→ THE TASK: Rewrite the lines from the one containing "What is the difference between the maximum" through the end of the records, inclusive, replacing "minimum" with "lowest" and leaving everything else unchanged.

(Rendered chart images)
Start of Block

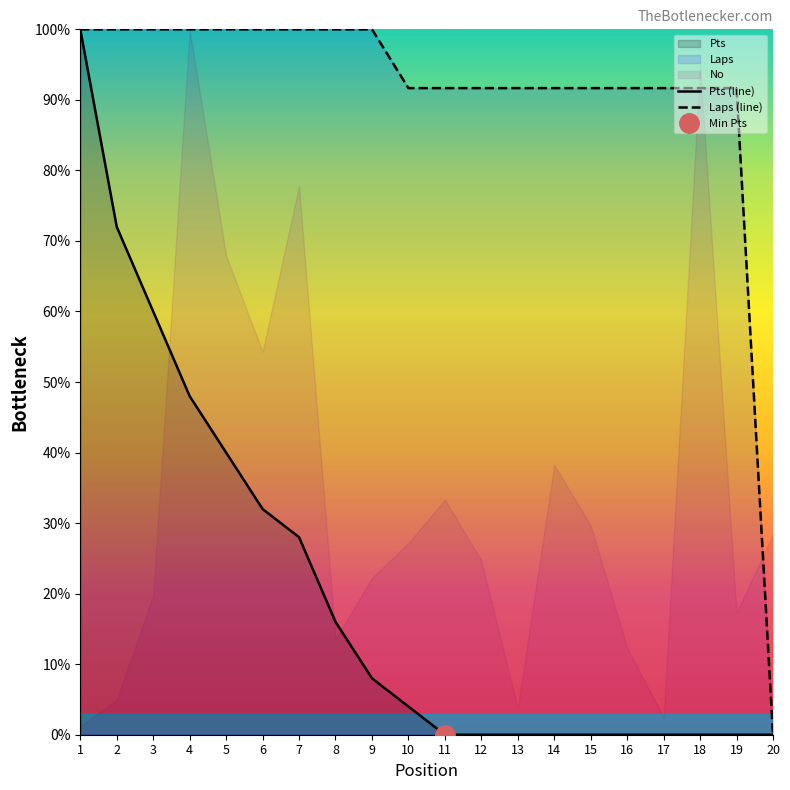

What is the difference between the second highest and minimum values in the Laps (line) series?

100.0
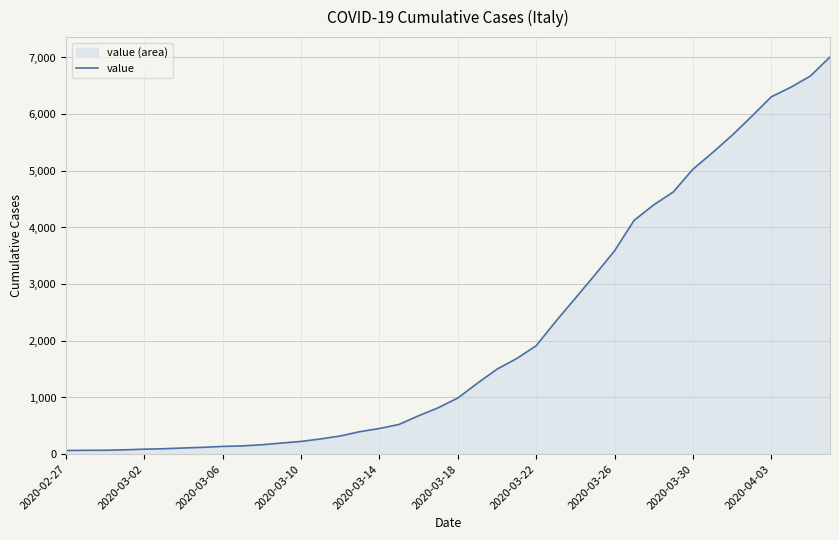

What is the smallest value displayed?

65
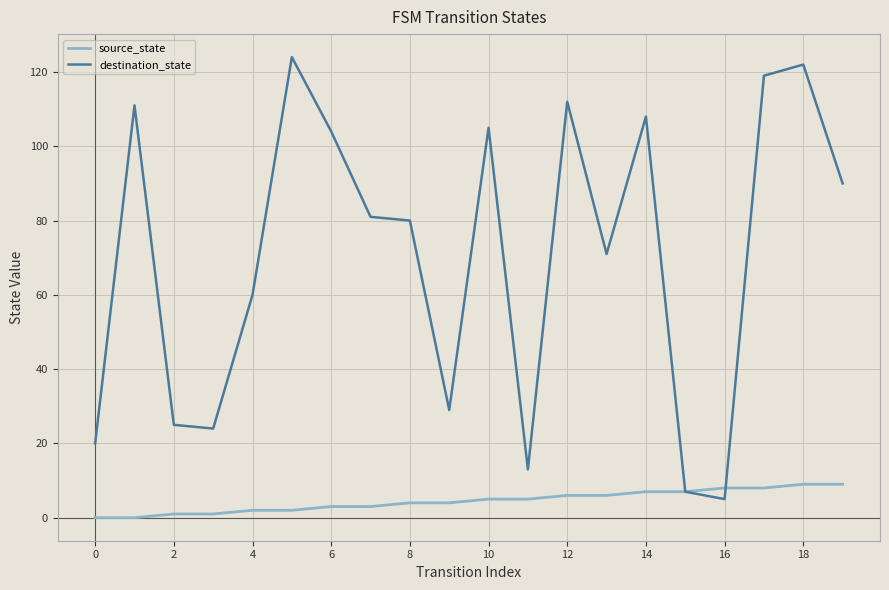

Rank the series by their maximum value, from highest to lowest.

destination_state, source_state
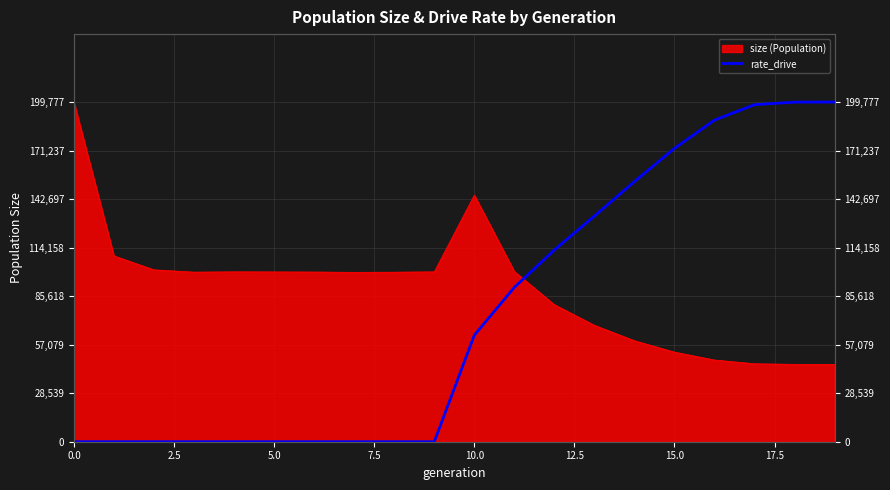

What is the difference between the maximum and minimum values?

199777.0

End of Block

→ TASK ANSWER:
What is the difference between the maximum and lowest values?

199777.0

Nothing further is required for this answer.